Bascom.In the living room the two Morgans found Enrico and his sons opening wine.
“Having but had my daughter restored to me,” Enrico said, “I now lose her again. But it is an easier loss, Henry. To-morrow shall be the wedding. It cannot take place too quickly. It is sure, right now, that that scoundrel Torres is whispering all over San Antonio Leoncia’s latest unprotected escapade with you.”
Ere Henry could express his gratification, Leoncia and the Queen entered. He held up his glass and toasted:
“To the bride!”
Leoncia, not understanding, raised a glass from the table and glanced to the Queen.
“No, no,” Henry said, taking her glass with the intention of passing it to the Queen.
“No, no,” said Enrico. “Neither shall drink the toast which is incomplete. Let me make it:
“To the brides!”
“You and Henry are to be married to-morrow,” Alesandro explained to Leoncia.

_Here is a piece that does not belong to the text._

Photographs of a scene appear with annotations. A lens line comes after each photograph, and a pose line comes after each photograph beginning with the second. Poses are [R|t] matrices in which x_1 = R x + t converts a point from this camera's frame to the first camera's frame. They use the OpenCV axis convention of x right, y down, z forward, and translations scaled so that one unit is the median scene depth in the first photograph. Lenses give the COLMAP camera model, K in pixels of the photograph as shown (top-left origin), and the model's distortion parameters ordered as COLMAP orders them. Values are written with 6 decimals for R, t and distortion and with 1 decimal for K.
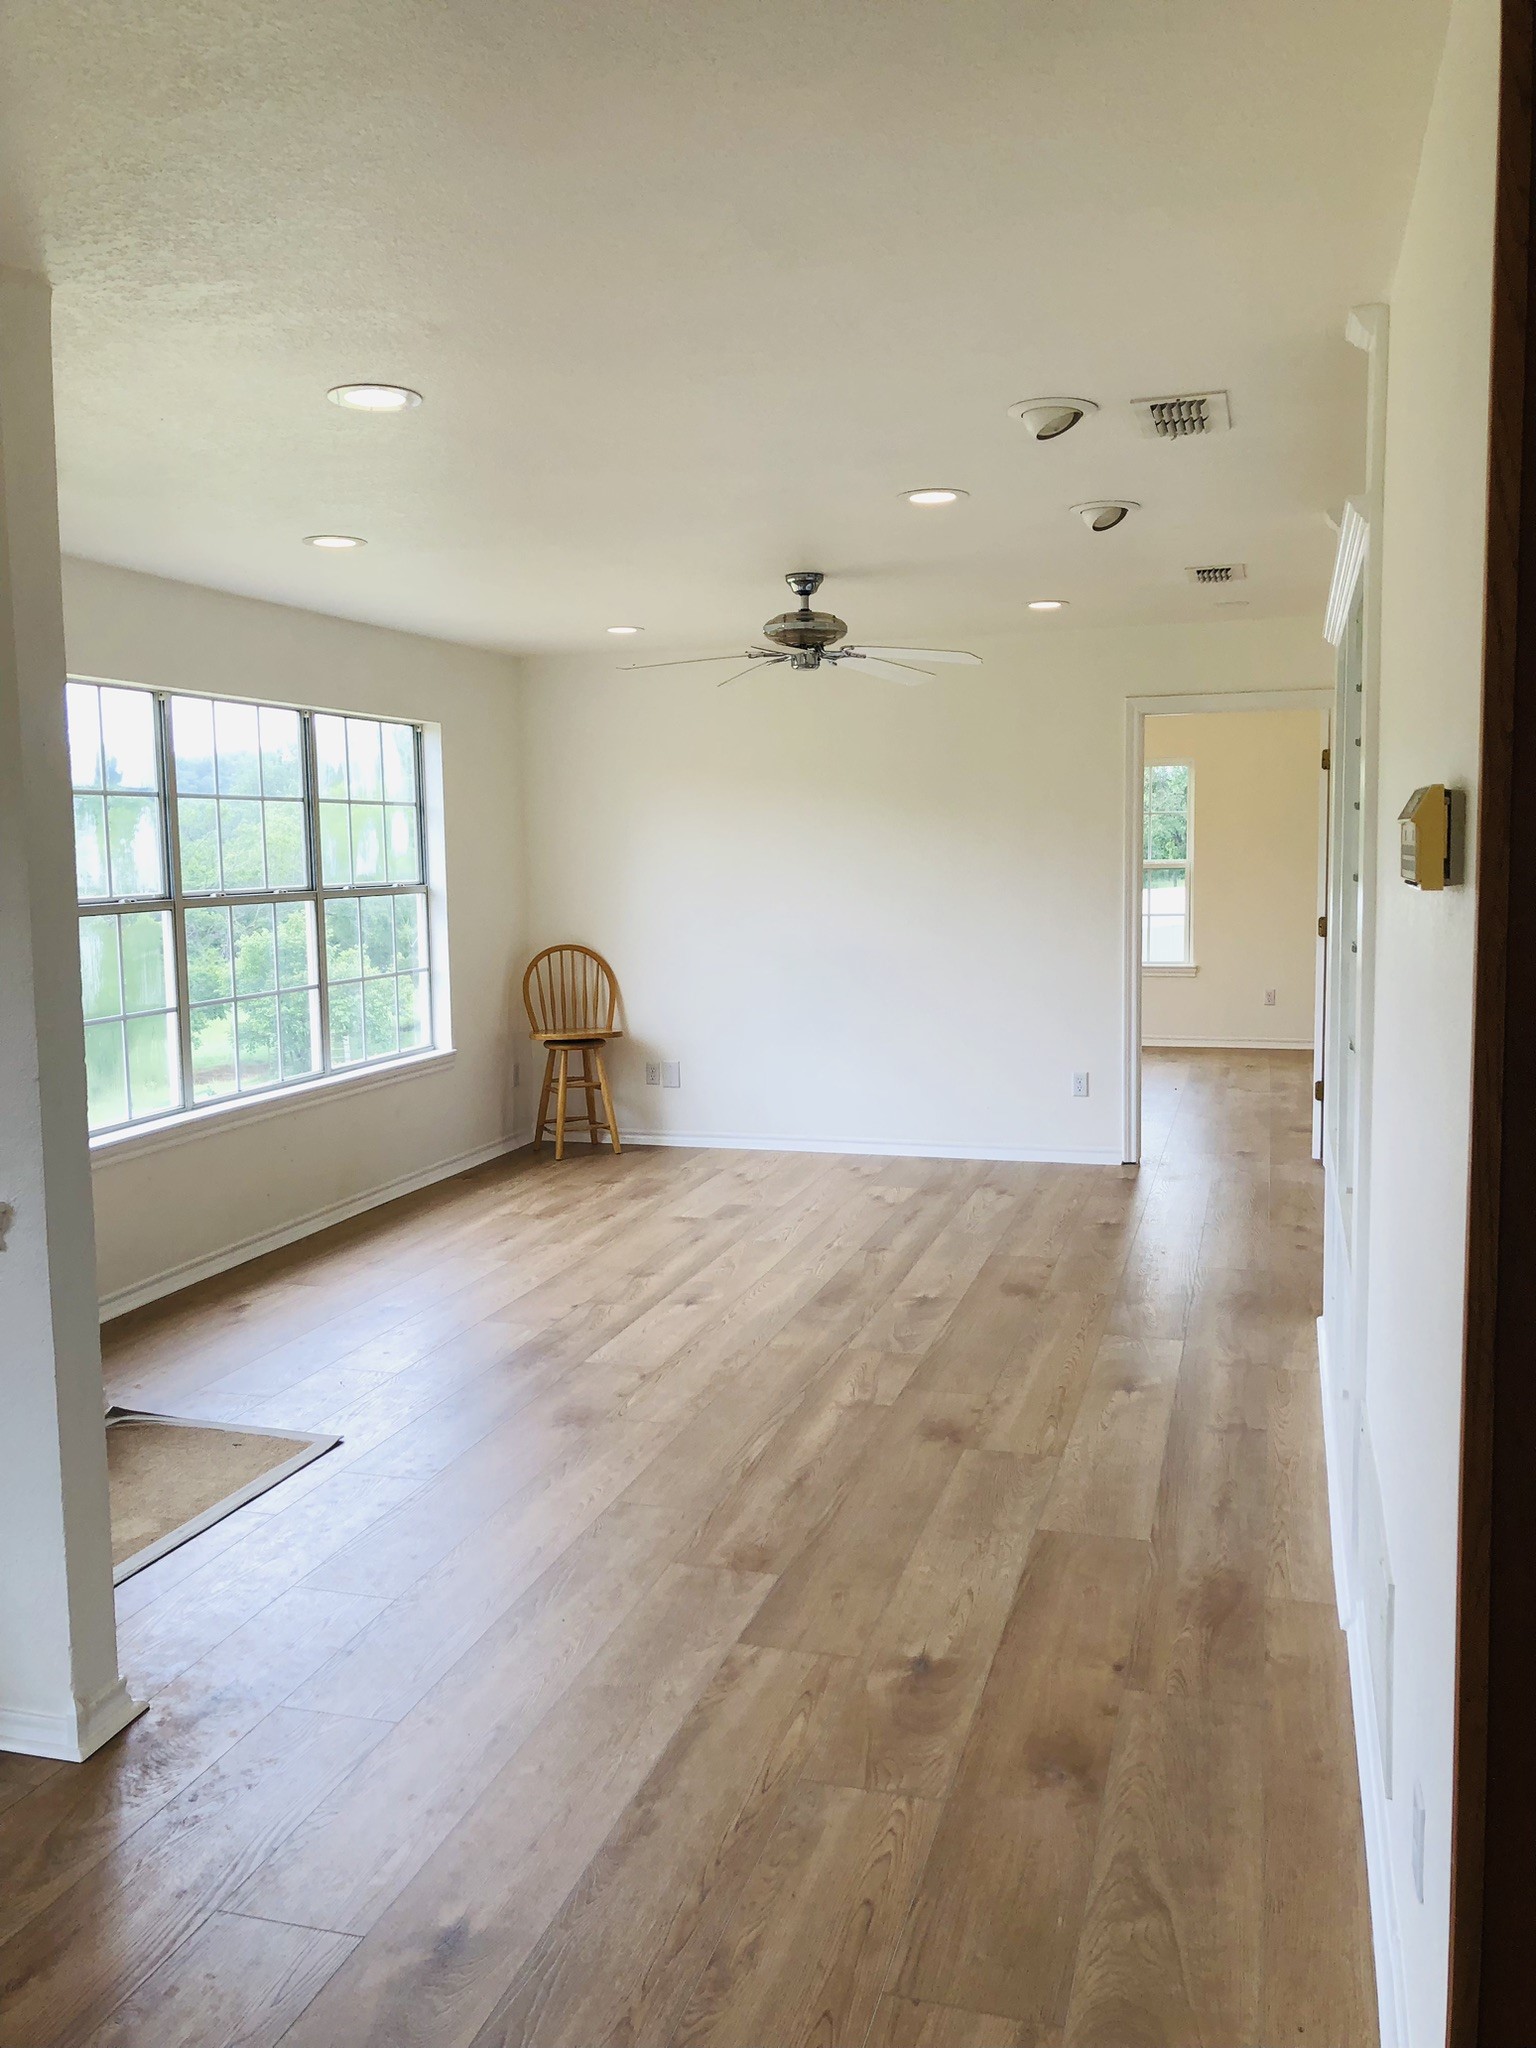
lens RADIAL K [[1652.6, 0, 768.8], [0, 1652.6, 1019.5], [0, 0, 1]] dist [-0.008330, 0.008932]
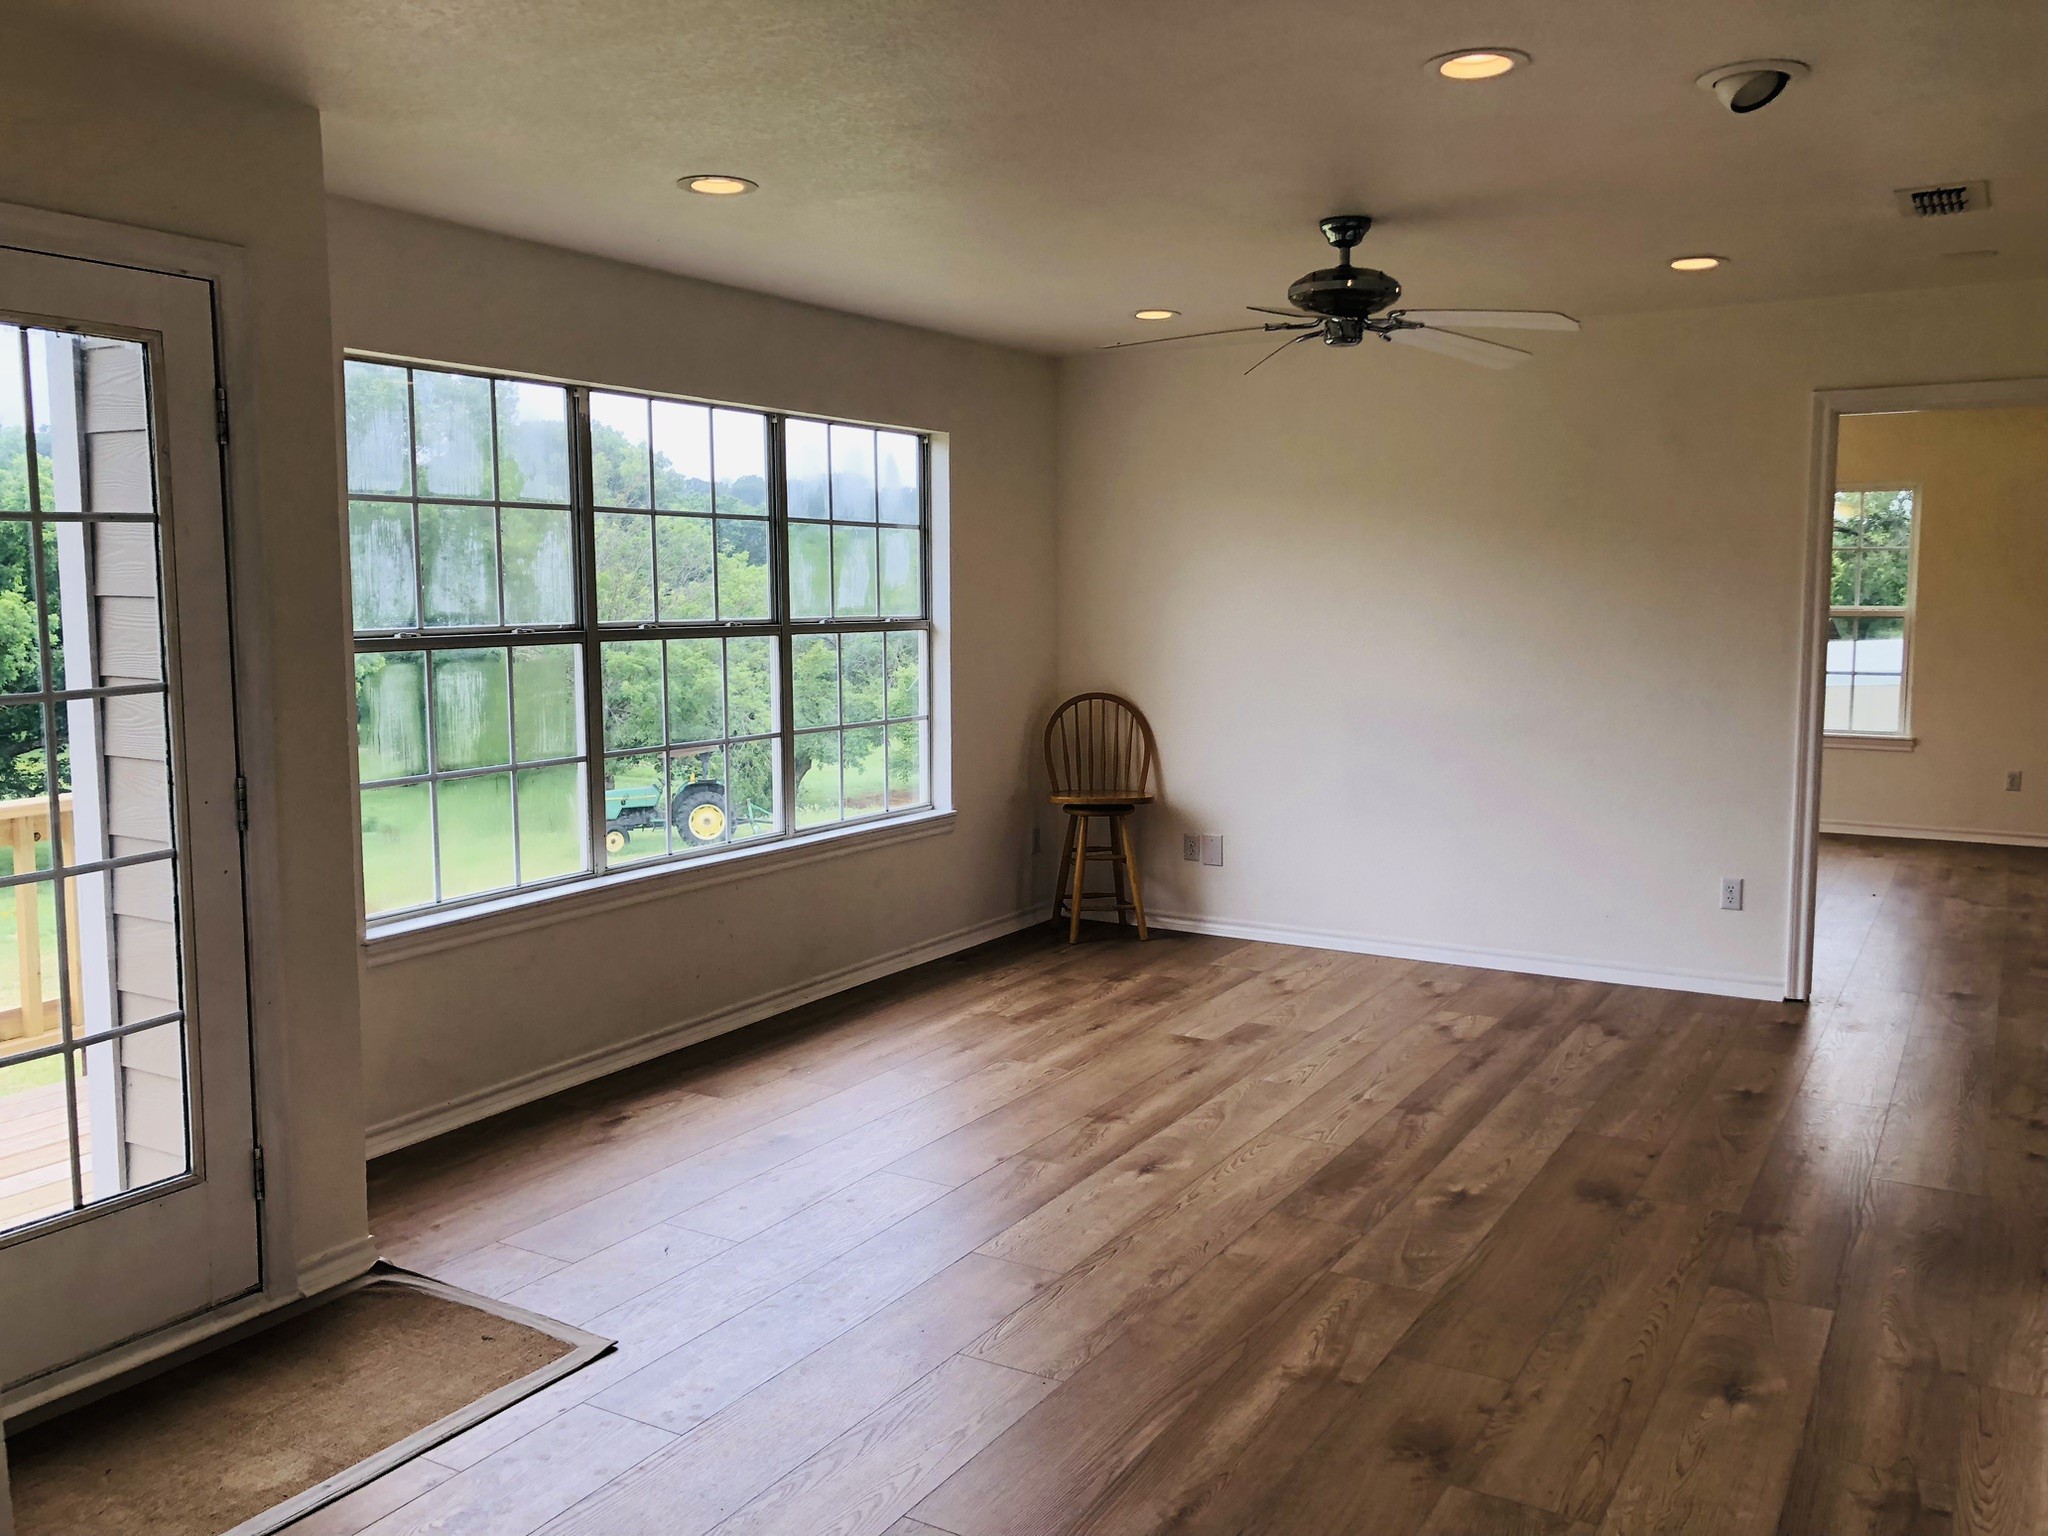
lens RADIAL K [[1652.6, 0, 1028.7], [0, 1652.6, 774.2], [0, 0, 1]] dist [-0.008330, 0.008932]
pose [[0.968681, 0.043739, -0.244427, 0.074977], [-0.040503, 0.999013, 0.018251, -0.023493], [0.244984, -0.007779, 0.969496, 0.225962]]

Unexpected and bitter though the news was, Leoncia controlled herself, and dared with assumed jollity to look Francis in the eyes while she cried:
“Another toast! To the bridegrooms!”
Difficult as Francis had found it to marry the Queen and maintain equanimity, he now found equanimity impossible at the announcement of the immediate marriage of Leoncia. Nor did Leoncia fail to observe how hard he struggled to control himself. His suffering gave her secret joy, and with a feeling almost of triumph she watched him take advantage of the first opportunity to leave the room.